最新的研究動搖了蒂申多夫、韋斯科特、霍特和B•魏斯對那些最古老的安色爾字體手抄本的信任,但與此同時,人們也認識到,無論是敘利亞文還是西方經文類型的新約文本,都無法作為確立原始經文的依據,儘管一些學者曾對它們寄予過於誇大的期望。因此,聖經學術在現今敦促所有新約研究者在確立某處經文的讀法時,必須同時考量支持與反對的內在依據。甚至我們主教公會的出版者,在其最新的四語版新約中,也嘗試透過參考其他文本的不同資料來校勘希臘文經文,亦即對文本進行了某種批判性工作。然而,從該版本本身無從看出文本校勘者遵循了哪些規則,因此,在此引述西方聖經學術所制定的文本批判規則將有所裨益,正如巴特在其著作中所闡述的那樣(《導論》,第442頁及以下,1908年版)。

一、較為簡短的讀法比較為冗長的讀法更接近原始樣貌,因為顯然,簡短且因此往往晦澀難解的段落會由頁邊註釋加以說明,而這些註釋後來可能被納入正文之中,反之,後期的抄寫員幾乎不敢將神聖的語句縮減到令人費解的程度。

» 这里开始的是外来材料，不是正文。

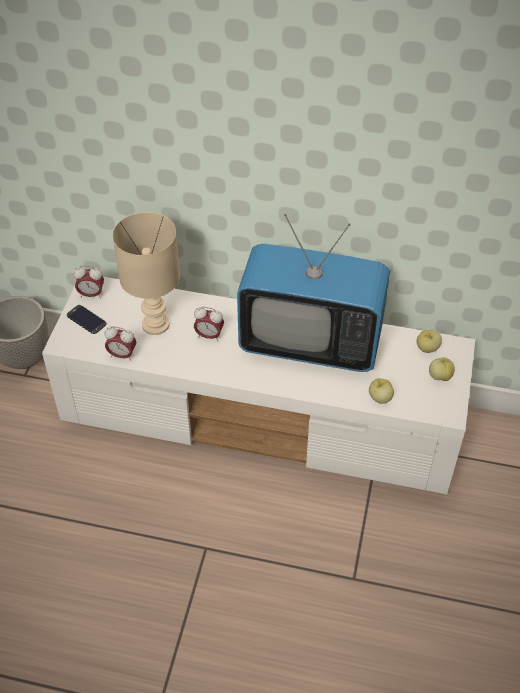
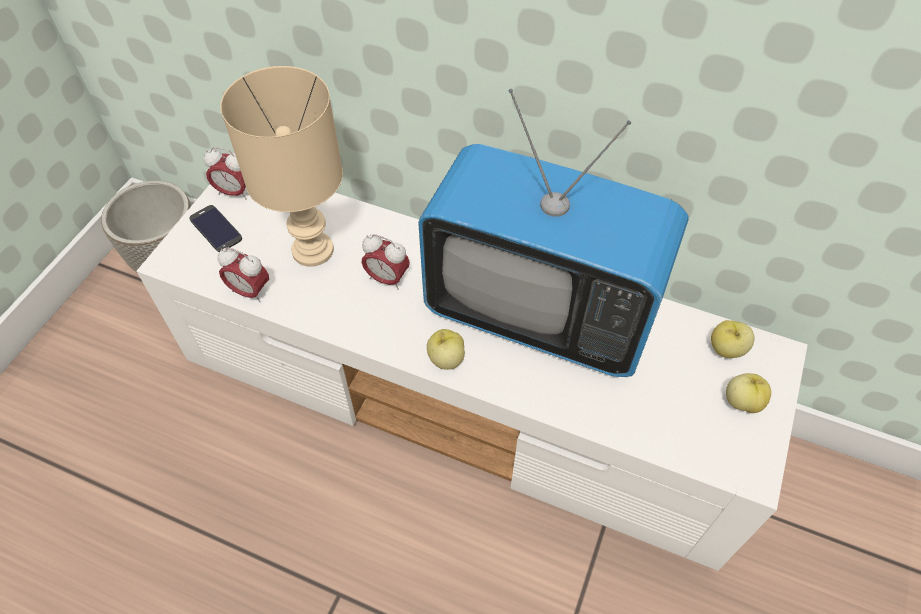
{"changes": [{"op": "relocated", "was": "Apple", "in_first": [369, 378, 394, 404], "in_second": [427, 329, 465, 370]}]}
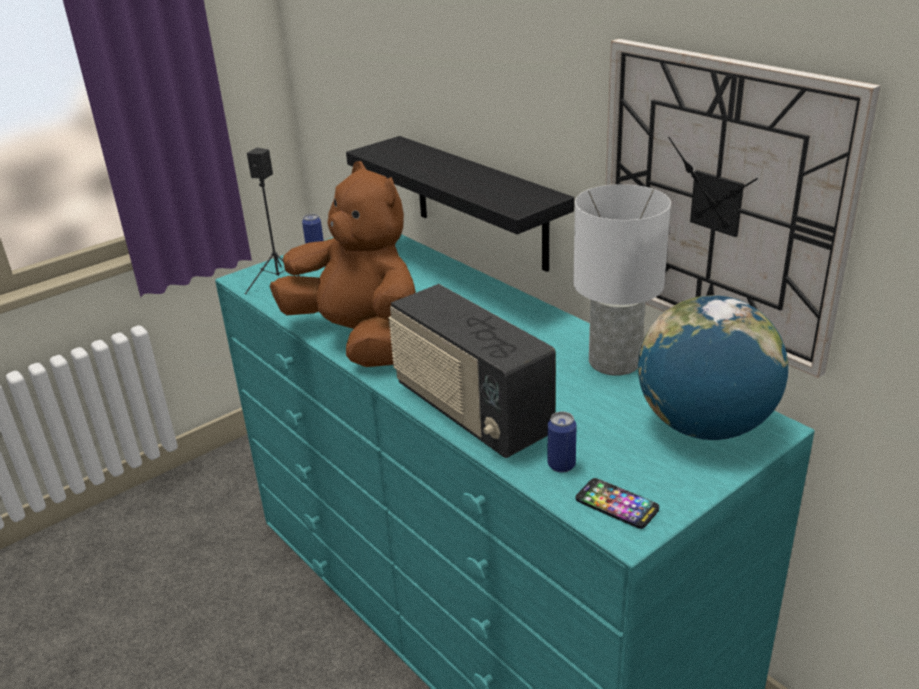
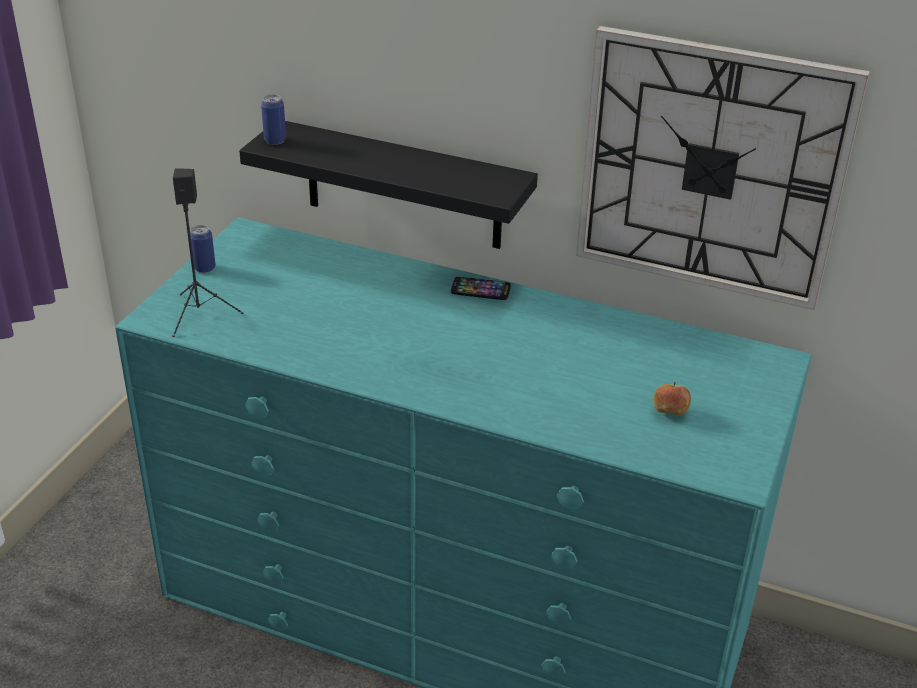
{"changes": [{"op": "missing", "was": "BrownColouredSoftToy", "in_first": [270, 161, 416, 367]}, {"op": "missing", "was": "RadioReceiver", "in_first": [388, 284, 556, 458]}, {"op": "missing", "was": "WhitishTableLamp", "in_first": [573, 184, 671, 376]}, {"op": "missing", "was": "Globe", "in_first": [638, 295, 789, 440]}, {"op": "appeared", "now": "Apple", "in_second": [654, 382, 691, 415]}, {"op": "relocated", "was": "MetalCan", "in_first": [548, 411, 577, 473], "in_second": [261, 94, 286, 145]}, {"op": "relocated", "was": "Handset", "in_first": [575, 478, 659, 529], "in_second": [451, 277, 511, 300]}]}
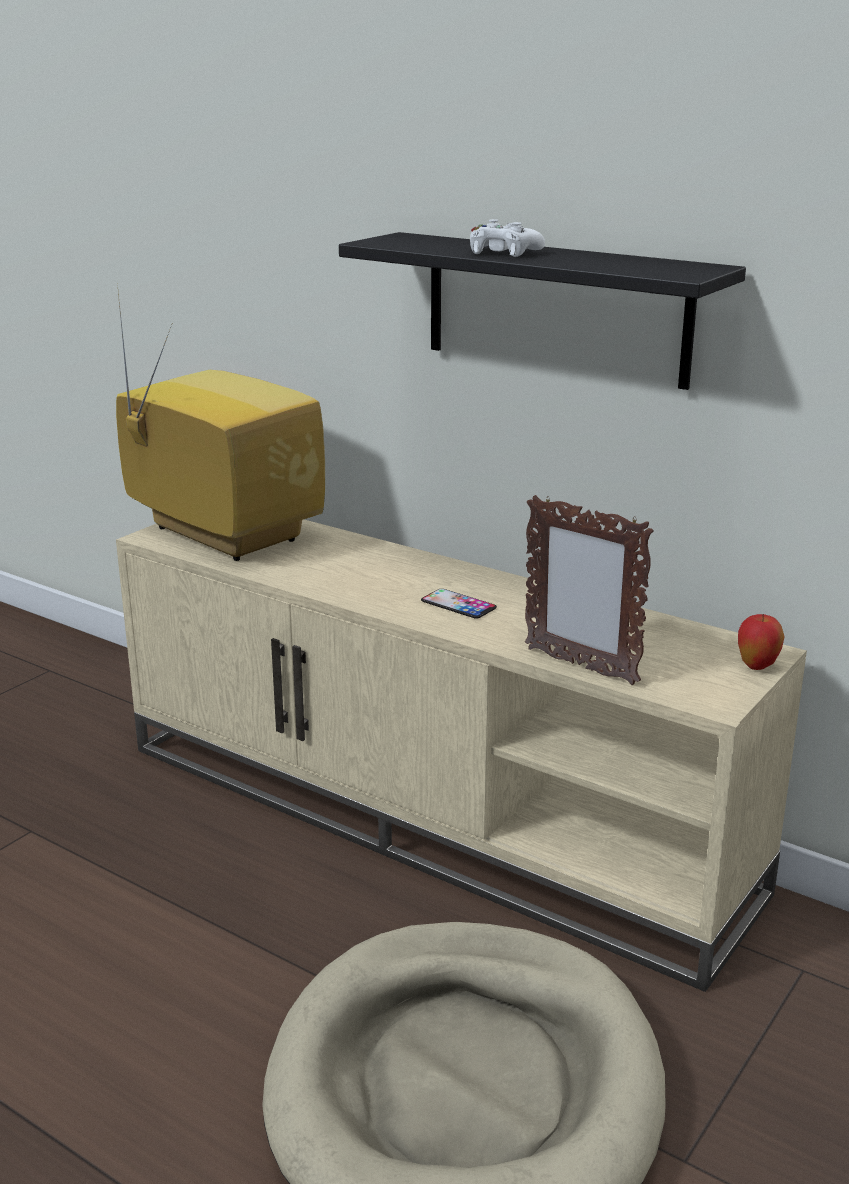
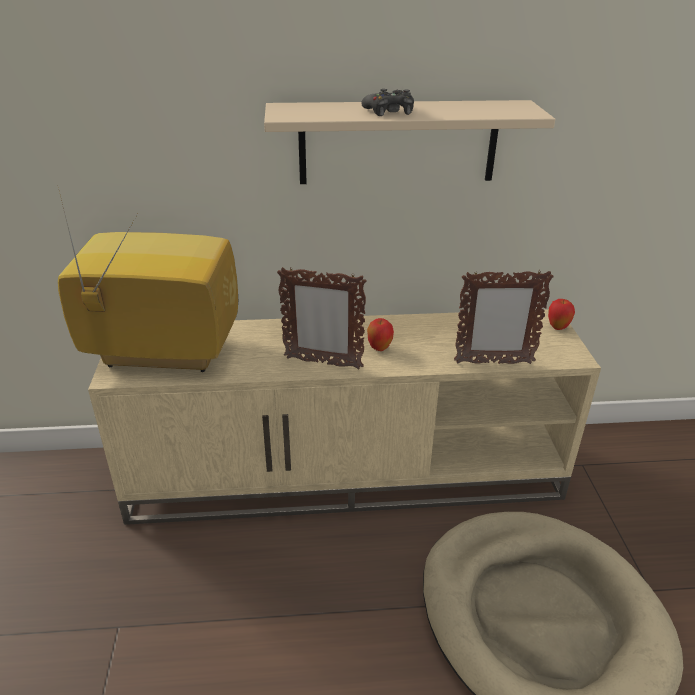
{"changes": [{"op": "appeared", "now": "StandingFrame", "in_second": [277, 267, 367, 369]}, {"op": "exchanged", "was": "Handset", "now": "Apple", "in_first": [421, 589, 497, 619], "in_second": [367, 318, 394, 351]}, {"op": "colour", "was": "BlackColouredShelf", "now": "BeigeShelf", "in_first": [339, 232, 746, 390], "in_second": [264, 100, 555, 184]}, {"op": "colour", "was": "WhitishJoypad", "now": "BlackColouredJoypad", "in_first": [470, 219, 545, 257], "in_second": [362, 89, 414, 116]}]}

二、較為困難的讀法比較為容易的讀法更為古老,因為沒有人會有興趣在經文中引入困難,然而,減輕困難卻是許多人的需求。

三、那些沒有意義的讀法應當被排除,即便它們有手稿的見證。當然,這裡所理解的並非那些與我們的觀點在某些方面不符的思想,而是那些與同一作者的其他思想明顯矛盾、並且總體上與其著作中的思路連貫性相抵觸的內容。

四、那些能夠據以解釋異文產生緣由的讀法,應當優先於平行的讀法。

五、唯有在先前列舉的那些內在依據未能提供任何確切指向之處,才應依據最古老的手抄本及其他見證來作出判斷。

六、在未獲手抄本見證的情況下,唯有當古代傳下的文本完全無法做出任何令人滿意的解釋時,方可進行修正。然而,此類修正不應納入正文本身,而僅可置於文本行下。(在新的文本批判學者中,布拉索在其著作中提出了許多修正。)

對於正教的解經者而言,在確立疑難經文處的讀法時,自然必須首先以教會傳統為指導,正如教會的教父與導師們在註釋中所提供的那樣。為此,莫斯科神學院於《神學通訊》上出版的聖教父著作譯本(例如亞歷山大里亞的聖濟利祿的著作)可作為極佳的輔助工具。